::: Records for the exercise

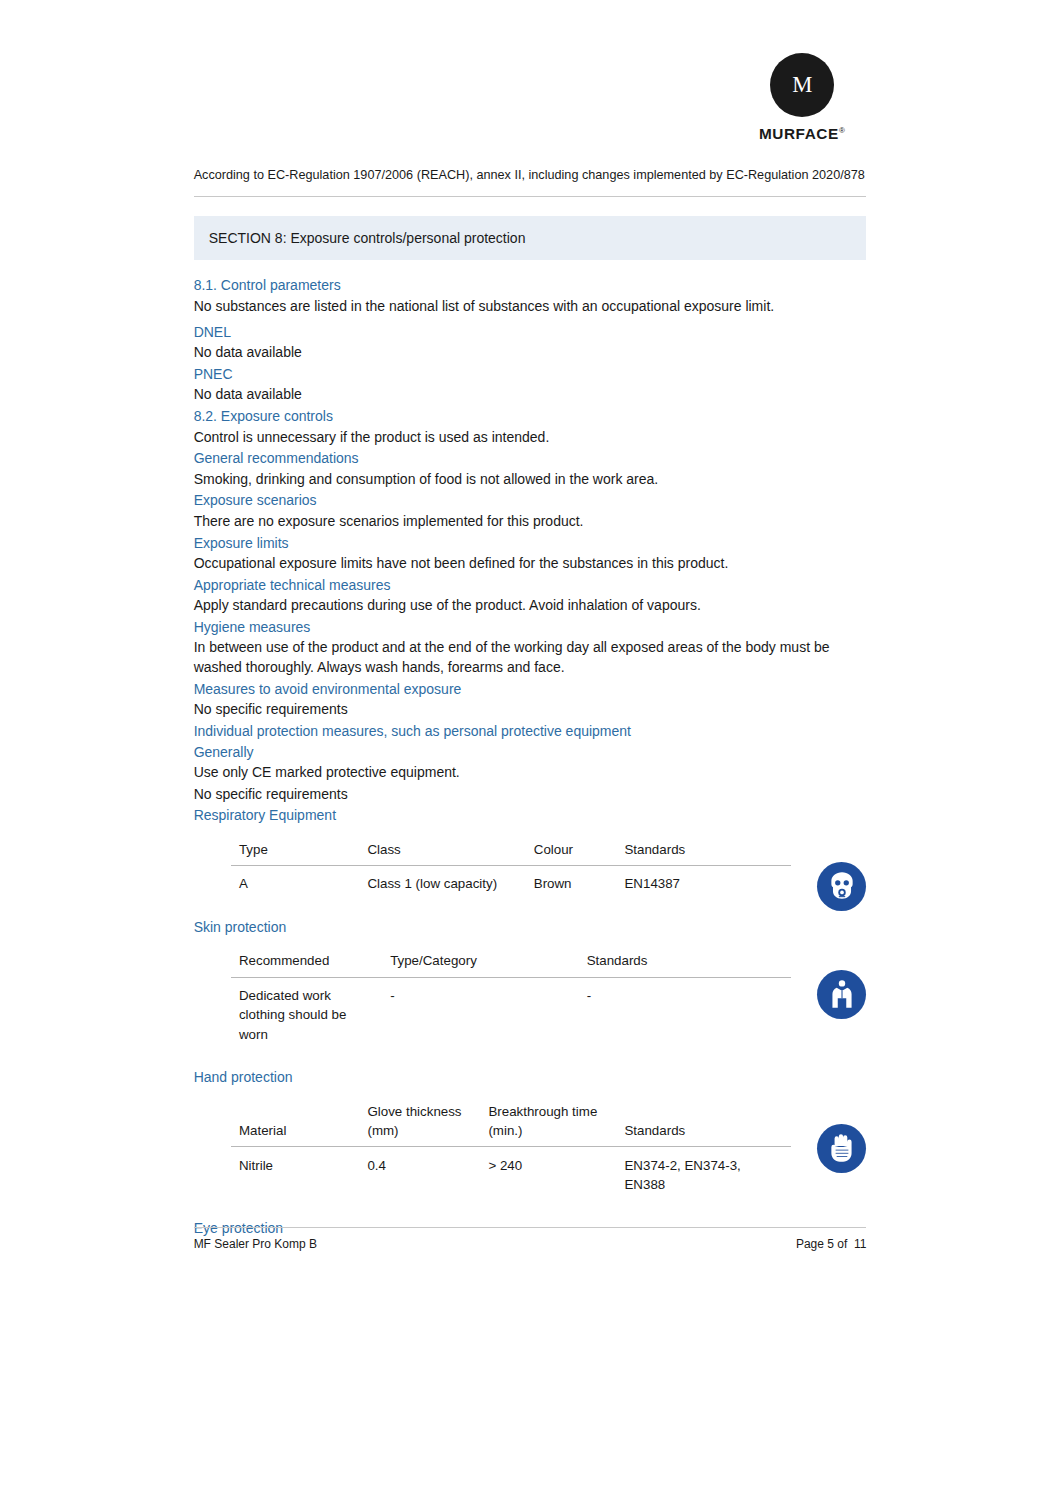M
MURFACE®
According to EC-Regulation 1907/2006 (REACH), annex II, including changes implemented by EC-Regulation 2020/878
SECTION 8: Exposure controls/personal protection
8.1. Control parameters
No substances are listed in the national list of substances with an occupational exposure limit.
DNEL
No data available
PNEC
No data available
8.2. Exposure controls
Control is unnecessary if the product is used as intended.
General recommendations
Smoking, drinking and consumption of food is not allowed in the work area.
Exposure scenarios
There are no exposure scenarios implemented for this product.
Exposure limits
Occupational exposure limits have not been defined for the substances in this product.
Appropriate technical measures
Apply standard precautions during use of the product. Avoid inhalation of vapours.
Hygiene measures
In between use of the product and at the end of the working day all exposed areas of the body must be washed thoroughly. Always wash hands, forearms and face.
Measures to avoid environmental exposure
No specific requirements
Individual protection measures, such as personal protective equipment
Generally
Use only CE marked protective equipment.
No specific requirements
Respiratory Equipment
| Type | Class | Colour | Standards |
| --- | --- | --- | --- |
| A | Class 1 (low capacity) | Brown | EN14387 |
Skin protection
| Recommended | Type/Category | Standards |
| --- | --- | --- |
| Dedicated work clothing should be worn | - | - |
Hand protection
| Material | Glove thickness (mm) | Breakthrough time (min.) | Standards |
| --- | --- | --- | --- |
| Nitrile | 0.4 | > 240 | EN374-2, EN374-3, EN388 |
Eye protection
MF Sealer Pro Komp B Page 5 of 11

::::::
::: Records for the exercise

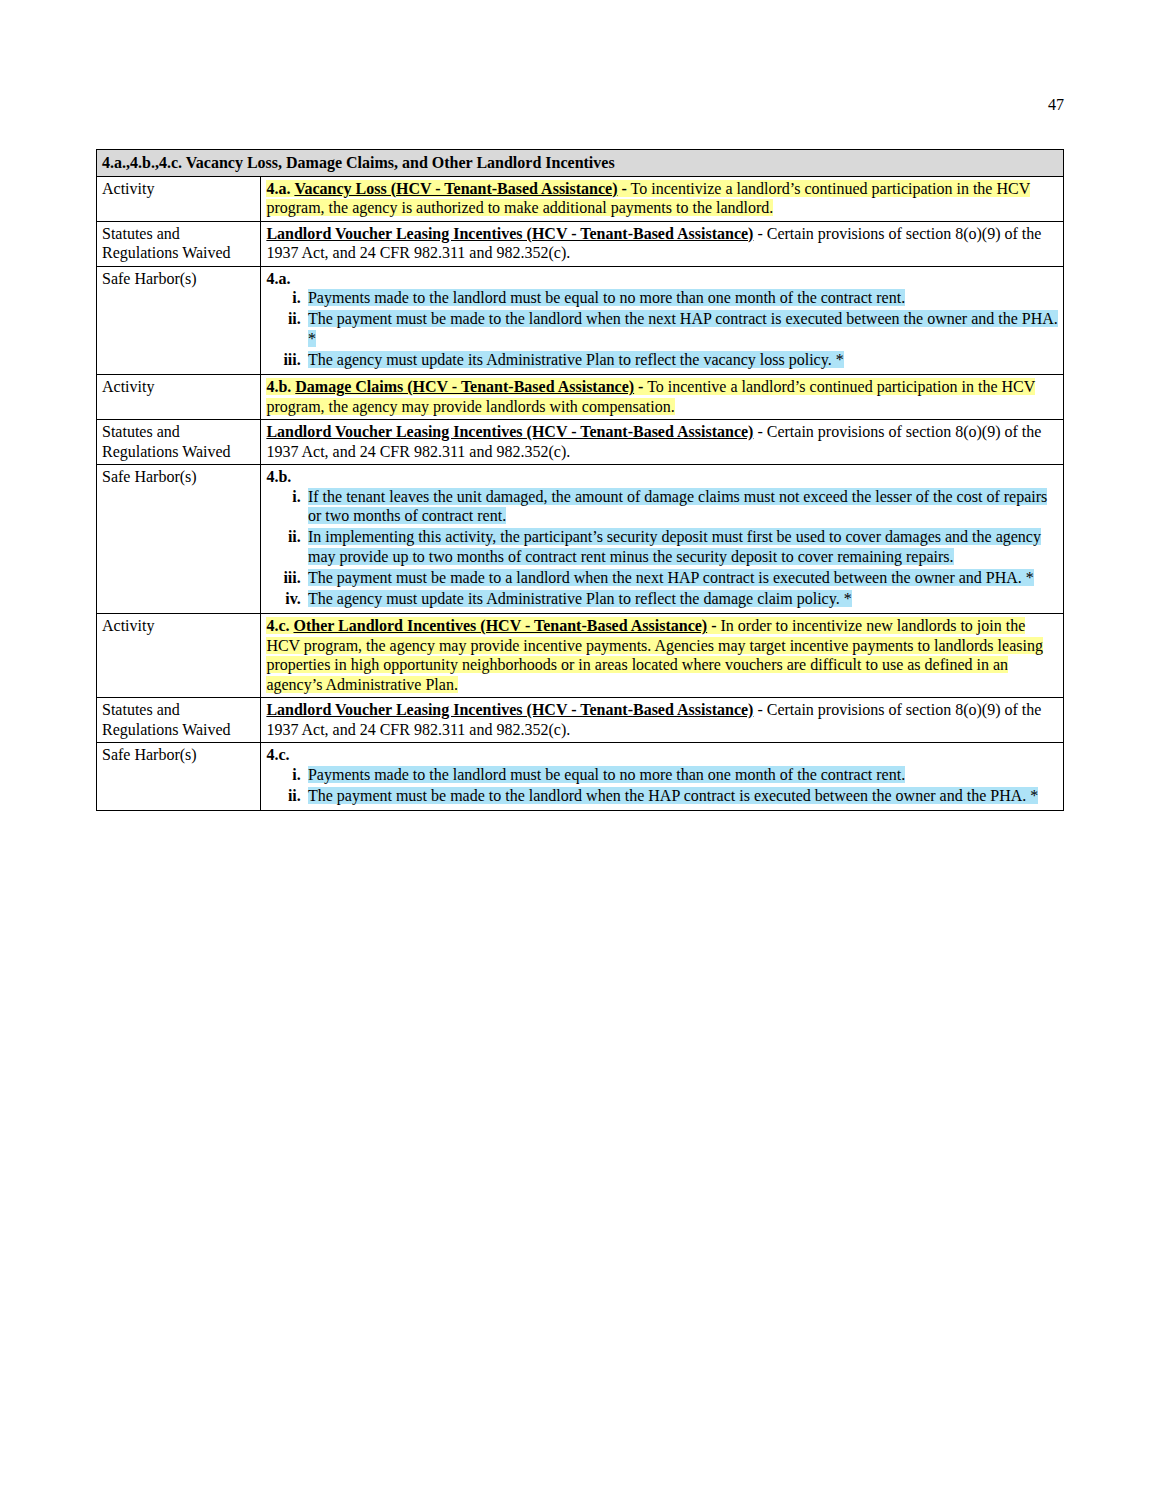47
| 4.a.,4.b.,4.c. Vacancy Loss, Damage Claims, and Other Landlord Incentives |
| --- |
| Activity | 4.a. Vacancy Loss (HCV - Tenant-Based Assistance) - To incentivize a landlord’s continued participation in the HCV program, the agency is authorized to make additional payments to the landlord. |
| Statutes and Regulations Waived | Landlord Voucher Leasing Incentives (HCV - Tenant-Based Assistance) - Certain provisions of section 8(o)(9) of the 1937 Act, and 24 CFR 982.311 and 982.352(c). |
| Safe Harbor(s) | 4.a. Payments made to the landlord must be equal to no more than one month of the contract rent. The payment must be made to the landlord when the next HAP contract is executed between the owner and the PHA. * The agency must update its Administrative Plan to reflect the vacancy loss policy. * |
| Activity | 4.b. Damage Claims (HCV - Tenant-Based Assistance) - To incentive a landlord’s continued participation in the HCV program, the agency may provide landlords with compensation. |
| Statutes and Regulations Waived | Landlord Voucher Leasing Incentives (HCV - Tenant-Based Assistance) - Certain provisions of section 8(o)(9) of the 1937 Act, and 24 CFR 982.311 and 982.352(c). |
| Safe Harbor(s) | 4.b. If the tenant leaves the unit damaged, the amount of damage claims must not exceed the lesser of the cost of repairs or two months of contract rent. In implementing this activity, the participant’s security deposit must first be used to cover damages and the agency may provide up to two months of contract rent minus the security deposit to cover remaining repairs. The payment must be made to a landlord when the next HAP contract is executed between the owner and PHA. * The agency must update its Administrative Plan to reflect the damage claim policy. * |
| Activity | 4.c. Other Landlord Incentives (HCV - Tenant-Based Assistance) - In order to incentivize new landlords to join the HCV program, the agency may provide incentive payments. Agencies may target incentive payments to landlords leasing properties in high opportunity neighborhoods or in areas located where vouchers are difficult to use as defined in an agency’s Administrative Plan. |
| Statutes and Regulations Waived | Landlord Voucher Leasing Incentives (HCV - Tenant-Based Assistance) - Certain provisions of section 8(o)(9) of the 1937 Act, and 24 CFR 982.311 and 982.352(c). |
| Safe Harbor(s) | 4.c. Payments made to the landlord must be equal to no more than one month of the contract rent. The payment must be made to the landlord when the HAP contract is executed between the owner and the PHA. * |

::::::

Work to complete: Find the word "implemented" in the entries above. Copy every line that has it.

Exercise response:
According to EC-Regulation 1907/2006 (REACH), annex II, including changes implemented by EC-Regulation 2020/878
There are no exposure scenarios implemented for this product.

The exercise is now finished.